Os arrepios davam início à aula, com a certeza de que o movimento estudantil estava vivo e atento, esperando as primeiras palavras do ministro. Na sequência, a pró-reitora de Cultura e Relações Comunitárias (ProCRC), Mônica de Melo, reforçou a vitalidade do evento, seguida do discurso de recepção da reitora Maria Amália Pie Abib Andery.

 

“Na minha opinião, não deve haver ministério mais difícil do que esse”, demarca a reitora da PUC-SP. “Se os direitos humanos são um problema é porque ainda não foram garantidos”.

 

Enfim, um ministro 

Finalmente, Silvio Almeida se adianta ao púlpito para suas primeiras palavras.
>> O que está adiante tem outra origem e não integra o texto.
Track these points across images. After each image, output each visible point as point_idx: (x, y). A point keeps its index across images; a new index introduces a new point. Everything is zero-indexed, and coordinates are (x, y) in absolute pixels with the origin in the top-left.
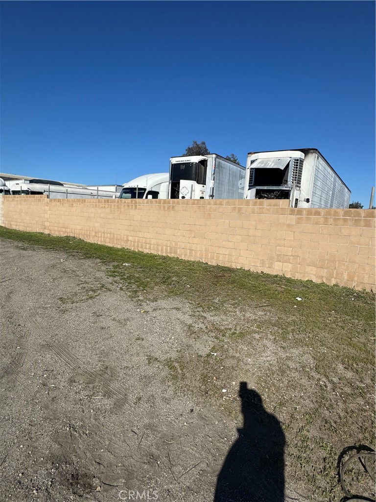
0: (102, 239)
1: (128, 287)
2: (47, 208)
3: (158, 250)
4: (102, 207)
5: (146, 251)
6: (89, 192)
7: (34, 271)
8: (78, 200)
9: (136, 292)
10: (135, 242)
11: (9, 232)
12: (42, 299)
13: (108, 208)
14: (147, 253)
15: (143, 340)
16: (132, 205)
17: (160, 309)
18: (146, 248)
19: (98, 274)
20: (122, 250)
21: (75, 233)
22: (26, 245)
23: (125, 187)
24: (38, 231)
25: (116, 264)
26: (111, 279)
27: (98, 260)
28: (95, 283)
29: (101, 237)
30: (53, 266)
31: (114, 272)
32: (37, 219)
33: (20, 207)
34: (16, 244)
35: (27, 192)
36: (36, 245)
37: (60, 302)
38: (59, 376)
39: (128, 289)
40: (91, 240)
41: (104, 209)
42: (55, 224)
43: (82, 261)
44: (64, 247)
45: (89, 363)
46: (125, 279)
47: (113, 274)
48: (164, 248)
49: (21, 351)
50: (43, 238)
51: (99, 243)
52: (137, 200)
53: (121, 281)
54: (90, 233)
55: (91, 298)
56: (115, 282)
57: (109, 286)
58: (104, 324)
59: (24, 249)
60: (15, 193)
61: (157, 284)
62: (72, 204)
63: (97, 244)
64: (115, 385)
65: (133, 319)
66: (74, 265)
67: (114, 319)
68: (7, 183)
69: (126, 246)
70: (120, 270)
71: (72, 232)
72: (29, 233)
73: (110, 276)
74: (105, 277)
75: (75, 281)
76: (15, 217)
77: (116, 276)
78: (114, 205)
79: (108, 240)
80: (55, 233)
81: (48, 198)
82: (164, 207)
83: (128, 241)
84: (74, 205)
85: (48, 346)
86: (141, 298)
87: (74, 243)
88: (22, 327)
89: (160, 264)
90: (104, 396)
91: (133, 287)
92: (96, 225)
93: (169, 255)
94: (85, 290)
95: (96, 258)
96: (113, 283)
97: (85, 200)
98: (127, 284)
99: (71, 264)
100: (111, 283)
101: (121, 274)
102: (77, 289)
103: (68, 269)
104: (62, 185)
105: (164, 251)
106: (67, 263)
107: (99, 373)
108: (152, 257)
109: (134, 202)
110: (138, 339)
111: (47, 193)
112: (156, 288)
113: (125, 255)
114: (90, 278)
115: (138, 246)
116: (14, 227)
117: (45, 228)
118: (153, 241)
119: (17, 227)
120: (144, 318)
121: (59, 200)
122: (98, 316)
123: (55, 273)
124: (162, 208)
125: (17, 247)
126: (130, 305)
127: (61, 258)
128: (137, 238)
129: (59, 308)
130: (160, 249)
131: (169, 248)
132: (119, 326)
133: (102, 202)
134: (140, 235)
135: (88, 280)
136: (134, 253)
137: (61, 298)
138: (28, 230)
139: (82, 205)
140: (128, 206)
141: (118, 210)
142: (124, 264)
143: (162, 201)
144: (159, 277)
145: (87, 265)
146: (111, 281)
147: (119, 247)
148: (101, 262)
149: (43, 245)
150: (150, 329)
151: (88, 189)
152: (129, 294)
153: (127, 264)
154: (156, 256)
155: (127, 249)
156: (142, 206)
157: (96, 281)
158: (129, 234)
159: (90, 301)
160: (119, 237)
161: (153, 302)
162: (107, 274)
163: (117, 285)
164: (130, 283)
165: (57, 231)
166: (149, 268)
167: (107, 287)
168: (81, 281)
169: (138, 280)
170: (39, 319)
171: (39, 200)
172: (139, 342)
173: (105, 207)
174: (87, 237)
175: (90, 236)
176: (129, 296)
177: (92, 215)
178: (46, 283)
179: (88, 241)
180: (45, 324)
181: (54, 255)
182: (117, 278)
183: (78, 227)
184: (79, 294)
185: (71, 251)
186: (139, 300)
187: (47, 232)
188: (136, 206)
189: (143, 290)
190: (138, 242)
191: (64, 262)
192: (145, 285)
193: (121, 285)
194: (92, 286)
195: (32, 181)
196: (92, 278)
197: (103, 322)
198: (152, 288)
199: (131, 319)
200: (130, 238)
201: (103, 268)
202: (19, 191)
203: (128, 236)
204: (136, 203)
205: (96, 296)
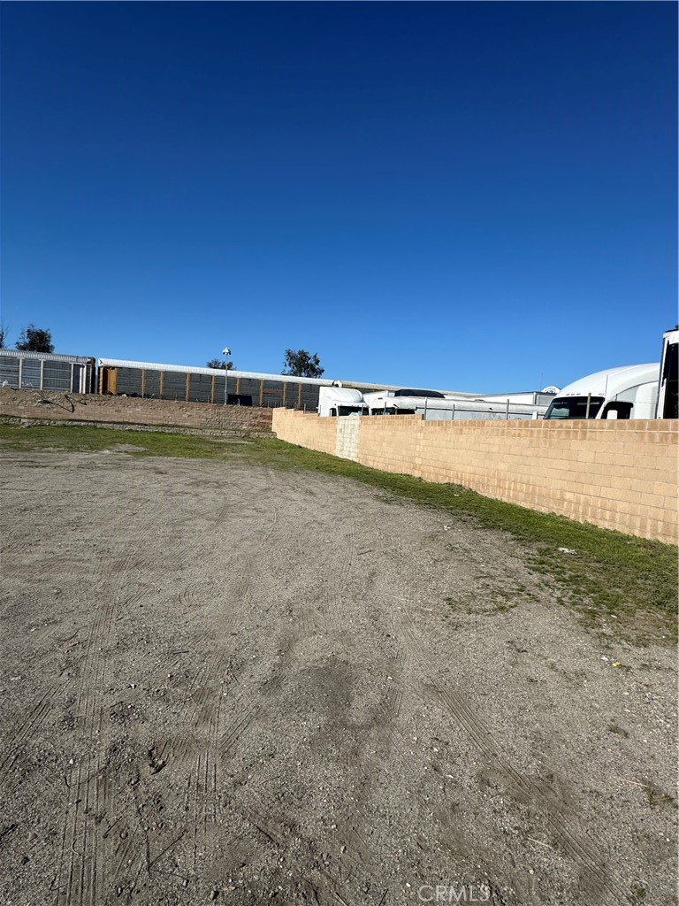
0: (512, 492)
1: (574, 600)
2: (420, 435)
3: (632, 527)
4: (514, 435)
5: (603, 525)
6: (486, 406)
7: (404, 541)
8: (472, 423)
9: (593, 614)
10: (578, 503)
11: (365, 472)
12: (418, 596)
13: (526, 436)
14: (607, 530)
15: (626, 735)
16: (576, 432)
17: (659, 668)
18: (603, 519)
19: (513, 564)
20: (551, 517)
21: (461, 479)
22: (389, 495)
23: (558, 396)
24: (404, 472)
25: (544, 546)
26: (535, 577)
27: (509, 535)
28: (506, 580)
29: (509, 489)
30: (433, 537)
31: (542, 563)
32: (404, 453)
33: (381, 433)
34: (376, 491)
35: (392, 411)
36: (403, 495)
37: (448, 607)
38: (459, 760)
39: (574, 604)
40: (490, 494)
41: (517, 439)
42: (432, 462)
43: (479, 532)
44: (447, 503)
45: (511, 752)
46: (565, 581)
47: (539, 566)
48: (649, 522)
49: (394, 685)
50: (413, 485)
51: (505, 500)
52: (588, 422)
53: (559, 585)
54: (488, 480)
55: (502, 609)
56: (546, 585)
57: (535, 591)
58: (532, 673)
59: (387, 502)
60: (376, 411)
61: (641, 604)
62: (461, 430)
63: (502, 503)
64: (574, 829)
65: (596, 677)
66: (467, 538)
67: (552, 667)
68: (367, 397)
69: (557, 510)
70: (553, 561)
71: (457, 477)
72: (391, 474)
73: (535, 570)
74: (524, 572)
75: (470, 570)
76: (373, 448)
77: (548, 571)
78: (539, 432)
79: (522, 496)
80: (430, 478)
81: (423, 419)
82: (652, 437)
83: (564, 500)
84: (465, 431)
85: (433, 689)
86: (608, 631)
87: (461, 496)
88: (393, 640)
89: (642, 559)
90: (555, 845)
91: (586, 601)
92: (502, 466)
93: (661, 539)
94: (488, 591)
95: (504, 530)
96: (542, 585)
97: (483, 423)
98: (571, 593)
99: (461, 536)
100: (538, 586)
101: (557, 570)
102: (475, 587)
103: (457, 546)
104: (441, 396)
105: (649, 528)
106: (454, 534)
107: (537, 783)
108: (618, 540)
109: (580, 426)
110: (614, 730)
111: (423, 411)
112: (640, 614)
113: (560, 529)
114: (497, 569)
115: (584, 513)
116: (370, 464)
117: (415, 468)
118: (621, 506)
119: (375, 465)
120: (622, 682)
121: (440, 423)
122: (519, 651)
123: (435, 549)
124: (646, 438)
125: (377, 497)
126: (582, 642)
127: (442, 522)
128: (582, 497)
129: (447, 617)
130: (638, 524)
131: (660, 524)
132: (566, 684)
133: (514, 426)
134: (592, 490)
135: (492, 572)
136: (576, 525)
137: (449, 599)
138: (390, 469)
139: (478, 431)
140: (568, 433)
141: (545, 442)
142: (561, 549)
143: (647, 424)
144: (643, 589)
145: (488, 541)
146: (537, 581)
147: (544, 510)
148: (514, 540)
149: (414, 497)
150: (639, 712)
151: (485, 402)
152: (578, 615)
153: (566, 550)
154: (628, 538)
155: (561, 516)
156: (598, 434)
157: (508, 577)
158: (566, 488)
159: (500, 616)
160: (544, 491)
161: (637, 645)
162: (527, 564)
163: (551, 591)
164: (577, 592)
165: (432, 474)
166: (617, 564)
167: (531, 593)
168: (482, 572)
169: (594, 588)
170: (418, 633)
171: (410, 423)
172: (618, 738)
173: (519, 434)
174: (483, 487)
175: (488, 485)
176: (580, 621)
177: (495, 449)
178: (423, 566)
179: (485, 495)
180: (426, 644)
181: (434, 517)
182: (550, 577)
183: (469, 469)
184: (479, 597)
185: (460, 511)
186: (604, 634)
187: (417, 474)
188: (584, 434)
189: (610, 613)
190: (587, 504)
191: (449, 532)
192: (614, 604)
193: (558, 594)
194: (501, 585)
195: (398, 394)
196: (500, 569)
197: (529, 667)
198: (631, 612)
199: (589, 676)
200: (568, 496)
201: (520, 551)
202: (382, 410)
203: (562, 491)
204: (584, 427)
205: (512, 607)
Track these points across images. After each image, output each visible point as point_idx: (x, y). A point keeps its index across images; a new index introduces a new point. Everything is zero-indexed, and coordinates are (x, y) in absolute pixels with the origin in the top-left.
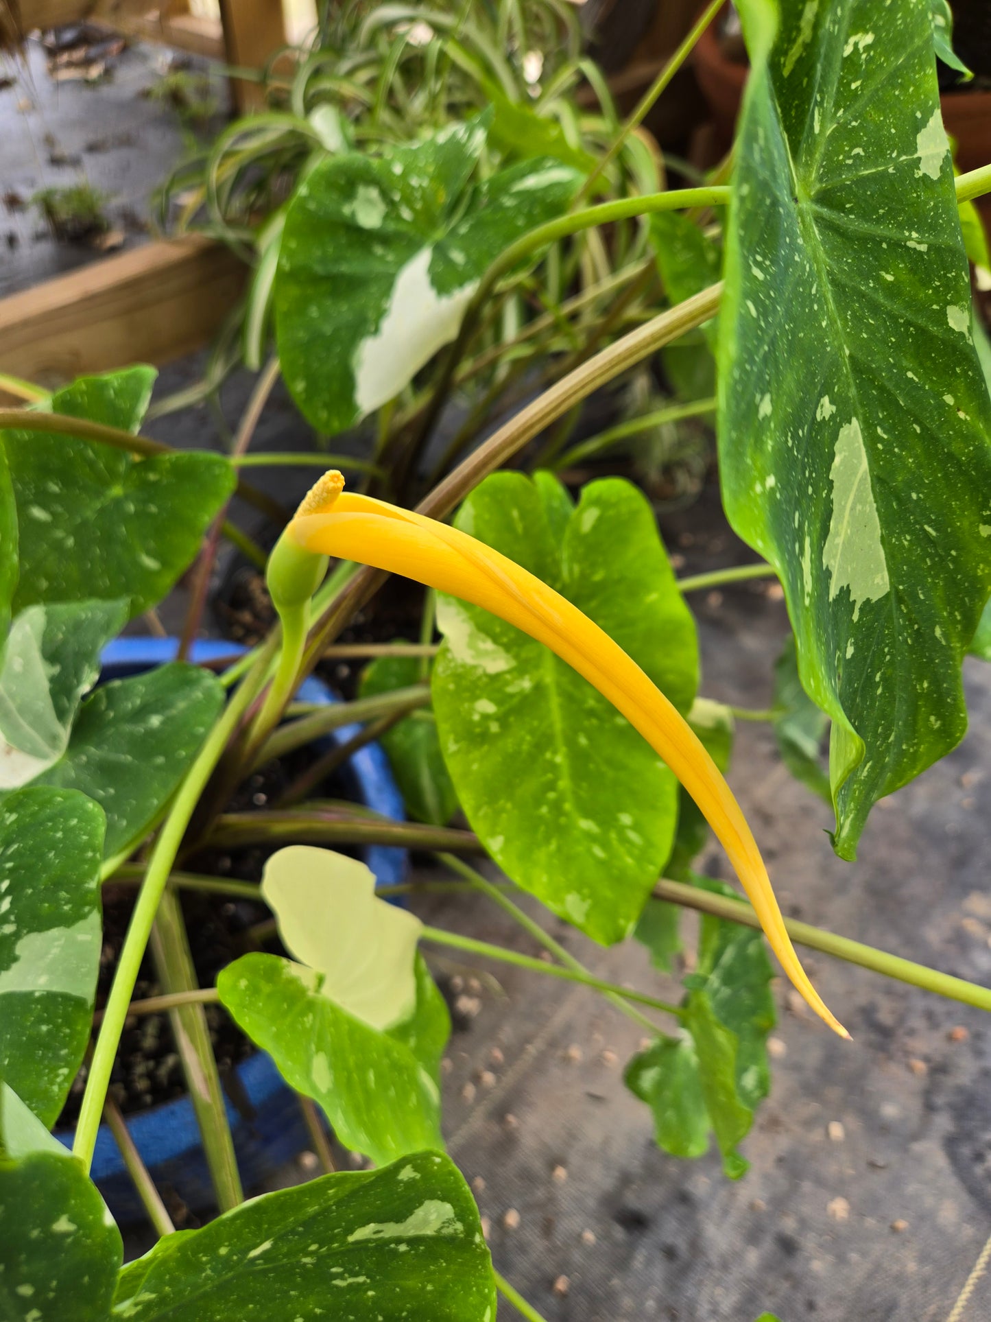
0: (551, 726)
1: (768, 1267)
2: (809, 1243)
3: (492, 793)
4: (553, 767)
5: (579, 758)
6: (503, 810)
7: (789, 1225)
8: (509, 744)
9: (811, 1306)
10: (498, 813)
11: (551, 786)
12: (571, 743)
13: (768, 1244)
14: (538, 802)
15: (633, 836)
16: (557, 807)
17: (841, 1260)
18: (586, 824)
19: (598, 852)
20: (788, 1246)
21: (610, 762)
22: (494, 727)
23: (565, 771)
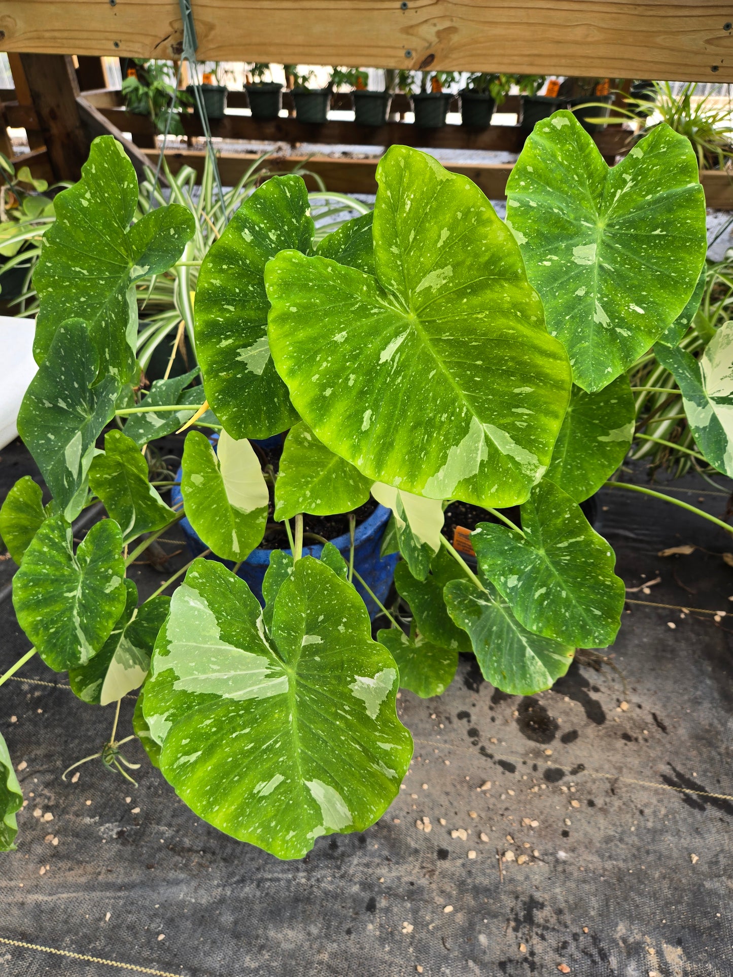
0: (328, 463)
1: (355, 899)
2: (379, 918)
3: (291, 461)
4: (318, 473)
5: (327, 479)
6: (292, 468)
7: (383, 903)
8: (308, 454)
9: (349, 932)
10: (290, 468)
11: (312, 477)
12: (330, 473)
13: (366, 896)
14: (303, 477)
15: (314, 505)
16: (307, 483)
17: (382, 940)
18: (308, 493)
19: (301, 500)
20: (371, 907)
21: (335, 488)
22: (306, 444)
23: (320, 478)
Dali em diante só seria interrompido pelas palmas. O ministro falava aos estudantes como o professor que é, numa sala de aula histórica e com capacidade para mais de 600 pessoas, referindo-se principalmente aos 214 milhões guardados pelo ministério. 

 

“A gente não quer só comida", declara Silvio Almeida. "A gente quer comida, diversão e arte”. 

 

O ministro explicou os deveres de sua pasta sem precisar desenhar. Seu discurso era claro e foi bem recebido no teatro lotado. Firmou-se um espectáculo de promoção da cidadania e, claro, um palanque político.

 

"Não fujam de coisas complexas", incentiva Silvio Almeida. "O mundo é complicado. Difícil é viver com um salário mínimo".

 

Sem fantasia, a visão de mundo do ministro-professor era dura e realista. Sem necessidade de números, reiterou os efeitos da desigualdade, do racismo, da homofobia, da violência contra a mulher, da fome, de fazer política. 

 

"Direitos humanos é disputa, é conflito, é complexidade", reitera o ministro. "Como é que a gente vai explicar que tem gente passando fome num mundo com recursos abundantes?".

 

Houve aceite do pessimismo também. Silvio Almeida entregou-se ao realismo e reconheceu a incompatibilidade do cenário nacional com o roteiro idealizado na Constituição. 

 

"À medida que as desigualdades vão aumentando, as condições de humanidade vão se movimentando também", explica o professor. "A noção de humanidade foi construída inclusive sobre o que não é humano. O racismo nasceu da concepção do que não é humanidade". 

 

Os olhos brilhavam na plateia. O deleite se refletia nas lentes do ministro, que não esperava as palmas cessarem para retomar seu discurso. Erguia-se no púlpito como professor de todos aqueles estudantes, em uma matéria que o país insiste em reprovar. 

 

"É um país que tem um problema muito sério em estabelecer uma cultura democrática", destaca. "A mudança nunca é uma luta individual”.

 

"Se a gente não começar a discutir Direitos Humanos com economia, é só conversa fiada", decreta o ministro. "Não existe economia sem gente. Alguns até queriam, e até tentam".

 

Não faltaram críticas à gestão anterior, ainda que generalizadas e sutis - como se fosse necessário dar nome aos bois. No conforto da ininterrupção, Silvio Almeida apontou o encarceramento em massa e o projeto econômico de genocídio como principais fomentos à concentração de renda no Brasil e no mundo. 

 

"Para viver numa sociedade como a nossa, a gente normaliza o absurdo", lamenta. "Não aceitem isso nunca. É inadmissível que as pessoas tenham fome. Não podemos normalizar o que é historicamente absurdo".